Being the emotional sort I am, there's some memory baggage associated with each and every item in my record collection. Not all albums are equal in this regard. Some records have as little as where they were purchased (Goodbye Yellow Brick Road – King's Department Store, Middletown, Connnecticut). Others have one or two associated incidents (Think Pink — The Fabulous Poodles: I came back to the dorm one afternoon to find my roommate and a friend dancing on the beds to this record. They had decided to reach into my album crate and play the first disc encountered. Hilarity ensued).
But then there's The Who. For whatever reason, the music of The Who has attached itself to a crazy number of life events:
- First Who record: Tommy, the original Decca LP. Swiped from my sister's record collection.
- Hearing "Won't Get Fooled Again" on late night radio, falling out of bed to see if the song was on the one Who record I owned. Obviously, it wasn't.
- Stocking the bins at LaVerdiere's Drug Store with fresh copies of Who Are You.
- Seeing my friend Tyler arrive at school dressed in black the day after Keith Moon died.
- Me buying a copy of Who Are You the next day.
- The party up at Tyler's house that involved too much beer, the abuse of a poor guitar and amp, and a brutal version of "My Generation."
- A romantic encounter, soundtrack provided by Pete Townshend's Empty Glass.
- The "Maximum R&B" poster (from the much-coveted import version of Live at Leeds) taped to the cinderblock wall of Tyler's dorm room.
- Roger Daltry's "There Is Love" being sung at my (first) wedding. (Apparently, there wasn't quite enough love.)
- Attending one of those crazy "Farewell" shows at the UMaine field house, concert shown on closed circuit TV.
- Seeing The Who play an outdoor show in Foxboro, Mass. Lousy seats, great show.
- Attending a tour date of "Roger Daltry Plays The Music of Pete Townshend." Linda Perry singing "Doctor Jimmy": Amazing.
- Listening to Quadrophenia in its entirety the night before Ty moved from Vermont to California.

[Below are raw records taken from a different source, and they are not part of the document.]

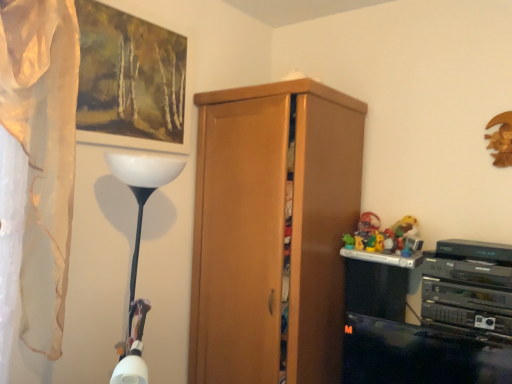
Question: Is wooden picture frame at upper left oriented away from white sheer curtain at left?

Choices:
 (A) no
 (B) yes

Answer: (A)

Question: Is wooden picture frame at upper left taller than white sheer curtain at left?

Choices:
 (A) yes
 (B) no

Answer: (B)

Question: Does wooden picture frame at upper left have a lesser width compared to white sheer curtain at left?

Choices:
 (A) yes
 (B) no

Answer: (A)

Question: Is wooden picture frame at upper left not inside white sheer curtain at left?

Choices:
 (A) yes
 (B) no

Answer: (A)

Question: Considering the relative positions of wooden picture frame at upper left and white sheer curtain at left in the image provided, is wooden picture frame at upper left to the left of white sheer curtain at left from the viewer's perspective?

Choices:
 (A) no
 (B) yes

Answer: (A)

Question: Based on their positions, is wooden picture frame at upper left located to the left or right of white sheer curtain at left?

Choices:
 (A) left
 (B) right

Answer: (B)

Question: From the image's perspective, is wooden picture frame at upper left located above or below white sheer curtain at left?

Choices:
 (A) below
 (B) above

Answer: (B)

Question: In terms of width, does wooden picture frame at upper left look wider or thinner when compared to white sheer curtain at left?

Choices:
 (A) thin
 (B) wide

Answer: (A)

Question: From a real-world perspective, is wooden picture frame at upper left positioned above or below white sheer curtain at left?

Choices:
 (A) below
 (B) above

Answer: (B)

Question: Considering their positions, is white sheer curtain at left located in front of or behind wooden cabinet at center?

Choices:
 (A) front
 (B) behind

Answer: (A)

Question: Does point (70, 26) appear closer or farther from the camera than point (241, 137)?

Choices:
 (A) farther
 (B) closer

Answer: (B)

Question: From their relative heights in the image, would you say white sheer curtain at left is taller or shorter than wooden cabinet at center?

Choices:
 (A) short
 (B) tall

Answer: (A)

Question: From the image's perspective, relative to wooden cabinet at center, is white sheer curtain at left above or below?

Choices:
 (A) above
 (B) below

Answer: (A)

Question: Do you think wooden cabinet at center is within white sheer curtain at left, or outside of it?

Choices:
 (A) outside
 (B) inside

Answer: (A)

Question: Based on their positions, is wooden cabinet at center located to the left or right of white sheer curtain at left?

Choices:
 (A) left
 (B) right

Answer: (B)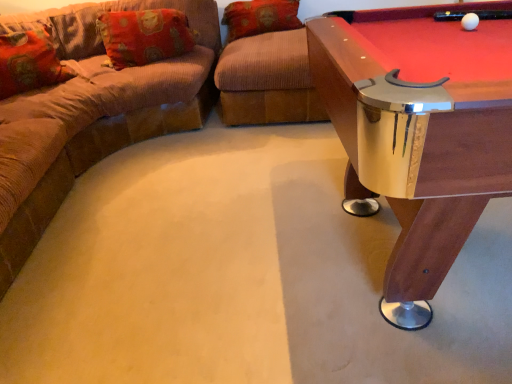
Question: From the image's perspective, does orange fabric pillow at upper left, which is the 2th pillow in right-to-left order, appear lower than brown corduroy couch at left?

Choices:
 (A) no
 (B) yes

Answer: (A)

Question: Does orange fabric pillow at upper left, acting as the second pillow starting from the left, lie behind brown corduroy couch at left?

Choices:
 (A) no
 (B) yes

Answer: (B)

Question: Can you see orange fabric pillow at upper left, acting as the second pillow starting from the left, touching brown corduroy couch at left?

Choices:
 (A) no
 (B) yes

Answer: (A)

Question: Considering the relative positions of orange fabric pillow at upper left, acting as the second pillow starting from the left, and brown corduroy couch at left in the image provided, is orange fabric pillow at upper left, acting as the second pillow starting from the left, to the right of brown corduroy couch at left from the viewer's perspective?

Choices:
 (A) no
 (B) yes

Answer: (B)

Question: From a real-world perspective, is orange fabric pillow at upper left, which is the 2th pillow in right-to-left order, located higher than brown corduroy couch at left?

Choices:
 (A) no
 (B) yes

Answer: (B)

Question: Visually, is orange fabric pillow at upper left, acting as the second pillow starting from the left, positioned to the left or to the right of brown corduroy couch at left?

Choices:
 (A) right
 (B) left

There are more. A lot more. Still, despite the memories, it's the power of the music that matters. Pete Townshend's song constructions, not to mention fabulous guitar playing, have always resonated with me. When I get a chance to sit back and listen to records like Quadrophenia, the thought surfaces that if I had managed to compose such an amazing suite of music, well… shoot, that'd be enough, wouldn't it?
Now, nearly 30 years after my first late-night encounter with "Won't Get Fooled Again," comes Endless Wire. Is this really a Who record? Despite Townshend being the mastermind behind most of their musical history, both Moon and Entwistle are gone. Is this another case of "They would have wanted us to go on?" Honestly, I don't know. Calling this group "Daltry/Townshend" would have worked for me.
Naming semantics aside, this is a glorious record. Beginning with the "Baba O'Riley-meets-Philip Glass" synthesizer of "Fragments," Endless Wire shows the old Daltry/Townshend alchemy is still in full effect. From the beautiful-while-sneering "A Man In A Purple Dress" to the jaunty "Mike Post Theme" to the singalong of "Endless Wire" to the pretty "God Speaks of Marty Robbins," this record underscores why the music of The Who has remained with me. Townshend plays a pile of instruments both stringed and not, and Daltry sounds far better than he has a right to for a guy his age. He's definitely a counter-example to the stereotype of the rock star who has let himself go.
"I Hope I Die Before I Get Old." Pete, I'm so glad that didn't happen.